Which brings us to Super Metroid, a seminal game that first reached North America 30 years ago today, on April 18, 1994. However you feel about the term “Metroidvania”—I’m a “pathfinder” guy, myself, shout out to Brendan Hesse—you can’t deny the influence Super Metroid had on an entire genre of games, one that becomes a larger and larger chunk of the general game population by the day. Super Metroid might have sold all of 1.42 million copies in its original SNES run—no, really, that’s it, it was outsold by the Super Scope peripheral—but apparently the majority of those buys ended up spawning independent game studios. (And you can’t say that Castlevania: Symphony of the Night did the heavy lifting in the pairing at retail, either, because it somehow managed to be outsold by Super Metroid.)

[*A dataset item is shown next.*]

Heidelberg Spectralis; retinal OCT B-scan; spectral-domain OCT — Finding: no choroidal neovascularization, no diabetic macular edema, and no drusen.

Super Metroid has never been given a remake, but Nintendo has not been shy about remaking or remastering Metroid titles. Metroid Prime Remastered was already given as an example, but that’s not even the first reworked Metroid Prime release: the entire trilogy was put on the Wii, with the first two games, originally made for the GameCube, given revamped motion and pointer controls akin to those of the Wii-exclusive Metroid Prime 3: Corruption. Metroid II: Return of Samus was released on the Game Boy in 1991, and was remade from the ground up—like, completely remade, not just graphically, but in terms of content and gameplay, too—for the 3DS in 2017, as Metroid: Samus Returns, courtesy developer MercurySteam. And then there’s Metroid: Zero Mission, the first of the Metroid remakes, which was developed by Nintendo R&D1 in 2004 for the Game Boy Advance. This was a remake of the original 8-bit Metroid for the NES, made with the engine that powered the 32-bit Metroid Fusion on the GBA, and incorporated many items and gameplay elements that hadn’t come to the series until Super Metroid.
Each of these remakes was handled in a very different way. Metroid Prime’s was rightfully labeled as a remaster, because it was that more than anything else: it was rebuilt from the ground up for the Switch, yes, but that was more graphically than anything, and also so that the various control schemes from over the years, as well as new ones that blended the old and the new(er) ones, could be chosen by people with preferences what they felt was the definitive way of controlling this classic. Metroid: Samus Returns was not just rebuilt from the ground up for the 3DS, but is an entirely different game this time around. The same basic narrative and gameplay conceits are still there, and the core reason for Samus being on planet SR388 to kill off the metroids so that the Space Pirates can’t get their hands on anymore of them remains. But there are so many more boss fights, completely new to the series designs, and so much more game in general this time around. You never need to play the original Metroid Prime again if you’ve got the remaster, not unless you’re curious about just what it looked like on a GameCube, but Metroid II and Samus Returns are completely different experiences.
Metroid Zero Mission is, to me—a person who does want to know how things used to play and wants to understand their original context, but also understands that plenty of great, retro games can be updated and improved for the present—the platonic ideal of a remake. It both celebrated and enhanced its source material on more powerful hardware, without doing away with everything it was celebrating in the process of remaking it. It’s the original game, but with elements of later Metroid titles in the same style incorporated into the original maps, also updated to accommodate those new items and techniques, and all made to look much more detailed and simply better than was possible on 8-bit hardware. And yet it didn’t go nearly as far as changing things as Samus Returns: Zero Mission is still Metroid, but with tweaks that enhance the original experience both in spirit and in practice, instead of entirely its own thing.
On top of that, Zero Mission includes the original Metroid on it, too, making it available to play (in an emulated form on the cartridge) once you complete the remade version. That’s neat to have, but it also implies that Zero Mission isn’t a replacement for 1986’s Metroid so much as a companion to it. More remakes should do this sort of thing! Just as an example, there’s no reason a Switch cartridge couldn’t have the remade Link’s Awakening as well as the Game Boy and Game Boy Color versions of Link’s Awakening on it, too, but alas, not even something as great as that remake can fully live up to what Zero Mission managed over a decade before.